--- Extracted material ---
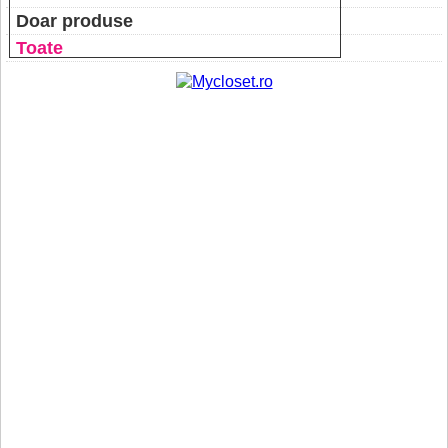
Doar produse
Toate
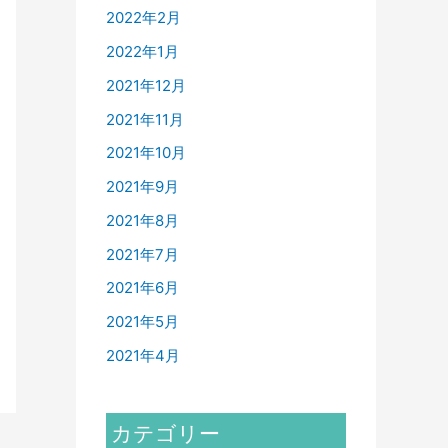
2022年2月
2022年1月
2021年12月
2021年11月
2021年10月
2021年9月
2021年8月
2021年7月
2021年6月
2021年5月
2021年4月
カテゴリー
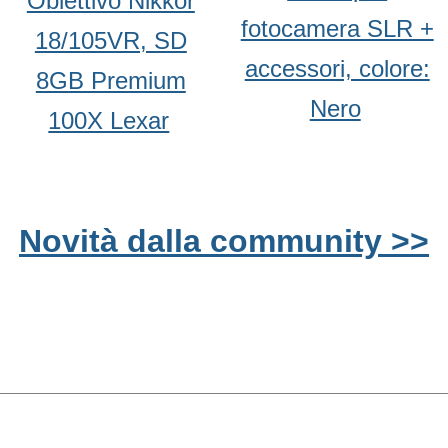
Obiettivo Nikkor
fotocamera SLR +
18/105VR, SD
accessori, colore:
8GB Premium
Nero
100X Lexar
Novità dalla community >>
---
--- Extracted material ---
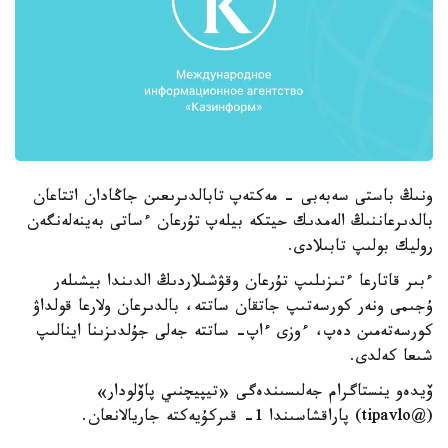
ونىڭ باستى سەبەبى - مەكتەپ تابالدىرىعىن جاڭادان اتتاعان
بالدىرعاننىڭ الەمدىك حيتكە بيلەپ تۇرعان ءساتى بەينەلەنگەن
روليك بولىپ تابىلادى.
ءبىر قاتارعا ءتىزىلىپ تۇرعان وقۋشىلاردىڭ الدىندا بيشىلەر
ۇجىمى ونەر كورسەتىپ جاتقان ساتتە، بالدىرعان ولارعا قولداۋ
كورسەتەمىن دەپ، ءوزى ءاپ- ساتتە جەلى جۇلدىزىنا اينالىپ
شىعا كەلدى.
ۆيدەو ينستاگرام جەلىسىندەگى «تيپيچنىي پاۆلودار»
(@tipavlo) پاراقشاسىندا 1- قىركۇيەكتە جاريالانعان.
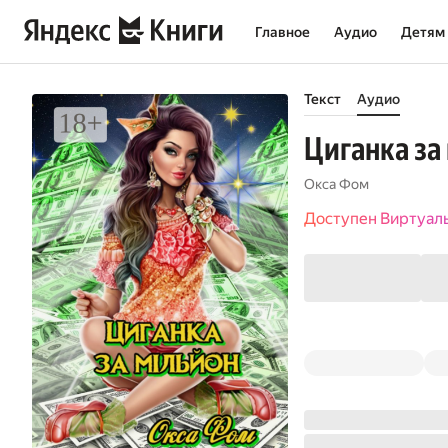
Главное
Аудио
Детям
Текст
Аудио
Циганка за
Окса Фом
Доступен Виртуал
---
_The problem_
Gather every line from the listing that contains the string "ساتتە", and copy each one in full.

_Solution_
ۇجىمى ونەر كورسەتىپ جاتقان ساتتە، بالدىرعان ولارعا قولداۋ
كورسەتەمىن دەپ، ءوزى ءاپ- ساتتە جەلى جۇلدىزىنا اينالىپ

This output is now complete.